Это было сказано самым легким тоном, но он еще не пришел в себя, после
того как она столь резко его покинула. Мара предоставила горничным
позаботиться об ее шпильках и закрепить широкий пояс.
- У Всемогущих нет времени на чьи-то капризы. - Казалось, она собиралась
еще что-то добавить, но при втором ударе гонга ее улыбка померкла, так и не
родившись. - Хватит разговоров! Всемогущий уже здесь!
Горничные с поклоном отступили назад. Их госпожа удовольствовалась
простой, но изящной прической, для которой хватило четырех шпилек. Ожерелье
из редкого металла и нефритовая тиара - этого было достаточно, чтобы
Всемогущий знал: к его посещению она отнеслась со всей серьезностью.
Надев туфельки, она направилась к двери. Ее раб привычно двинулся следом,
но властительница сразу остановила его:
- Нет. Тебе нельзя.
Кевин запротестовал, но Мара скомандовала:
- Молчи! Если этот маг усмотрит в любом твоем движении хоть малейший
намек на оскорбление для своей особы, он может потребовать смерти всех
живущих в этом доме, поголовно! И я буду обязана исполнить его волю, чего бы
это ни стоило. Слово Всемогущего - закон. Зная это, я не желаю рисковать и
требую, чтобы ты со своим несносным языком держался подальше!
Дальнейших возражений она не допустила и поспешила через сад в другое
крыло дома.

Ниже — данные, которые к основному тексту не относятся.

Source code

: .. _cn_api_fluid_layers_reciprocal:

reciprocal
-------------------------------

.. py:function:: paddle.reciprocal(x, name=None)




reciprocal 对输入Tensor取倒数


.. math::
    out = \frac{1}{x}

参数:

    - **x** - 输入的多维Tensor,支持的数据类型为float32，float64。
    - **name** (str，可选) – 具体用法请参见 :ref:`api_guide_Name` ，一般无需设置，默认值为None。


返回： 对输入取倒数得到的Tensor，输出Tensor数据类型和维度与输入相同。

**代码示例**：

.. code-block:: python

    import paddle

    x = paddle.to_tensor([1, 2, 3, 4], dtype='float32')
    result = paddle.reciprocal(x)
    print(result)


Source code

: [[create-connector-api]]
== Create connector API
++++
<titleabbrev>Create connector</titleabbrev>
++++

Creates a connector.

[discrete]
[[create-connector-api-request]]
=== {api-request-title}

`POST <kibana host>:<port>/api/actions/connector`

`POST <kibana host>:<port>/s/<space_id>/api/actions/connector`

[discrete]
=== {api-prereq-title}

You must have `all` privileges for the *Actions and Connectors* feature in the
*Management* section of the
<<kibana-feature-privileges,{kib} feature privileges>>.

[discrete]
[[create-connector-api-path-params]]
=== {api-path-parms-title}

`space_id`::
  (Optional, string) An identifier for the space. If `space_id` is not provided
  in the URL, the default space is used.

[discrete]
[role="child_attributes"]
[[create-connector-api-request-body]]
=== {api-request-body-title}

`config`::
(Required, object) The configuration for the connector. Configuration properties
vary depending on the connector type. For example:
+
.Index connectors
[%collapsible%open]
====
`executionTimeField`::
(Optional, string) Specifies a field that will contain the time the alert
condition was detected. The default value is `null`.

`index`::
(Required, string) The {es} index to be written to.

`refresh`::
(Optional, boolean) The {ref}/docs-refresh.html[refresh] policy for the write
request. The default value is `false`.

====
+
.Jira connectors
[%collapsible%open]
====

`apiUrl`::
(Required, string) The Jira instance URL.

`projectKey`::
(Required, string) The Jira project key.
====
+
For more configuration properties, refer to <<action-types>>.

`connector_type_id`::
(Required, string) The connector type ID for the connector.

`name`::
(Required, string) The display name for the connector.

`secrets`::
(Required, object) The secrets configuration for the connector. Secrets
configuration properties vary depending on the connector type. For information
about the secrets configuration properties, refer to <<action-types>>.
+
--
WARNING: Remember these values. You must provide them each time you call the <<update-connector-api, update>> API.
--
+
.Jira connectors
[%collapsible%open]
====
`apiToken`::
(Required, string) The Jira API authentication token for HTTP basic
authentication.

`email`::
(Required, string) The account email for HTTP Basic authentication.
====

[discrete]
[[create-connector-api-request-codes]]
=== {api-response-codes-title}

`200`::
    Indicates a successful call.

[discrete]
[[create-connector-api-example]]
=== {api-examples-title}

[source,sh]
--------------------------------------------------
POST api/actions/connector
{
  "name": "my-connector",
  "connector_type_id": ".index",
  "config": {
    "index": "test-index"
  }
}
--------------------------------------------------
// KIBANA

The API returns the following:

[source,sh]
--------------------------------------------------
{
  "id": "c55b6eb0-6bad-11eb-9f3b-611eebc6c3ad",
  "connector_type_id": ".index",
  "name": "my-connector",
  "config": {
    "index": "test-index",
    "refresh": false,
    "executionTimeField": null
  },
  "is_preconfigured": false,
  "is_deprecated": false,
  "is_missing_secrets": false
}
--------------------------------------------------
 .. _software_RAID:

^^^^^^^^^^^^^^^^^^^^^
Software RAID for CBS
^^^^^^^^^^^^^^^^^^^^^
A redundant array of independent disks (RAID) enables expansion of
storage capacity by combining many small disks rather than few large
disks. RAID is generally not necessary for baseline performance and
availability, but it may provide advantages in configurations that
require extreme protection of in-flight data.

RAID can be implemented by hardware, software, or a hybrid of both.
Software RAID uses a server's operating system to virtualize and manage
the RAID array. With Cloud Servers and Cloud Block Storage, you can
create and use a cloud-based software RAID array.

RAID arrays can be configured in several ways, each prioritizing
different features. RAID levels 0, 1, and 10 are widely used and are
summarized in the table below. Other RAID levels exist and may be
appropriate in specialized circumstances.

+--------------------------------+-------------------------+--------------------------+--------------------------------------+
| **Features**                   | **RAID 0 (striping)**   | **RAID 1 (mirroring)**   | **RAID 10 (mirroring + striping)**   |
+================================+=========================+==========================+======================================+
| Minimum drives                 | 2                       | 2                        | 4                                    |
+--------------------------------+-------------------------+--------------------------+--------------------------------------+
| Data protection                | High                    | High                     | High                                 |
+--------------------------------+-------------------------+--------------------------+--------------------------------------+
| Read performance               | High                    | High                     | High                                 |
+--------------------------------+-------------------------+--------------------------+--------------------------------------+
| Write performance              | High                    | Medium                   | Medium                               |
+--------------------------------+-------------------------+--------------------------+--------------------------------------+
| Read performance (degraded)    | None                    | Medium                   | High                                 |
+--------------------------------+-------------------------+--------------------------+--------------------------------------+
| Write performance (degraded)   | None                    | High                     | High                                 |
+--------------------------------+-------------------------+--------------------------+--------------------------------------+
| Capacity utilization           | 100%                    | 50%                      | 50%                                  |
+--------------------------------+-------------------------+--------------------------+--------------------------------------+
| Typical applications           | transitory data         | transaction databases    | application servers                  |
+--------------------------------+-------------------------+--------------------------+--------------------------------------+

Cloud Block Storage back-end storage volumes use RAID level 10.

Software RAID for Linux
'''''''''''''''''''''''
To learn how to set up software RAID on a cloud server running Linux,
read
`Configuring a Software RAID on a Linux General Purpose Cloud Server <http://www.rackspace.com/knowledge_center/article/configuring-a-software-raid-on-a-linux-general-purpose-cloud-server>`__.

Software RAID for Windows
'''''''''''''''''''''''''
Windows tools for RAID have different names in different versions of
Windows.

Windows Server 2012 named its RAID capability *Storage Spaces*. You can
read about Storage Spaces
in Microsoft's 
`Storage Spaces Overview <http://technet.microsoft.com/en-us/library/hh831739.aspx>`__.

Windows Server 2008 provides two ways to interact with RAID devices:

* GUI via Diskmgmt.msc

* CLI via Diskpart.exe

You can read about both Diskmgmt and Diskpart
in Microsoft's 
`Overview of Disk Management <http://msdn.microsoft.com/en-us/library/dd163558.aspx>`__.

Там находилась небольшая комната в виде пятиугольника без какой
бы то ни было мебели или рисунков, за исключением инкрустированного ониксом
изображения птицы шетра на полу. Могло бы случиться и так, что она ни разу в
жизни не воспользовалась бы этим помещением, но в жилище каждого властителя
непременно имелась подобная комната, или ниша, или площадка с отчетливо
вырисованным символом на полу. Чтобы перенестись во владения какой-либо
семьи, любому магу в Империи требовалось лишь сосредоточить свою волю на
воображаемом символе этой династии. Согласно традиции о предстоящем прибытии
мага возвещал гонг, начинающий звучать по его мысленному приказу, где бы ни
находился в этот момент сам Всемогущий. Второй сигнал гонга означал, что маг
уже прибыл; именно это и произошло несколько минут тому назад.
Войдя в заповедную комнату, Мара застала там Накойю, Кейока и Сарика,
которые уже стояли перед человеком сурового вида в черной хламиде. Едва
достигнув двери, она низко поклонилась.
- Всемогущий, не осуждай меня за то, что я не успела должным образом
встретить тебя. Когда ты прибыл, я была еще полуодета.
Маг склонил голову, словно давая понять, что эта оплошность не имеет
значения. Он был худощав, среднего роста, и хотя хламида скрадывала
очертания фигуры, что-то в его осанке казалось знакомым.
- Благодаря посредничеству того, к кому я питаю некоторую привязанность,
мне стало известно, что ты желаешь со мной поговорить.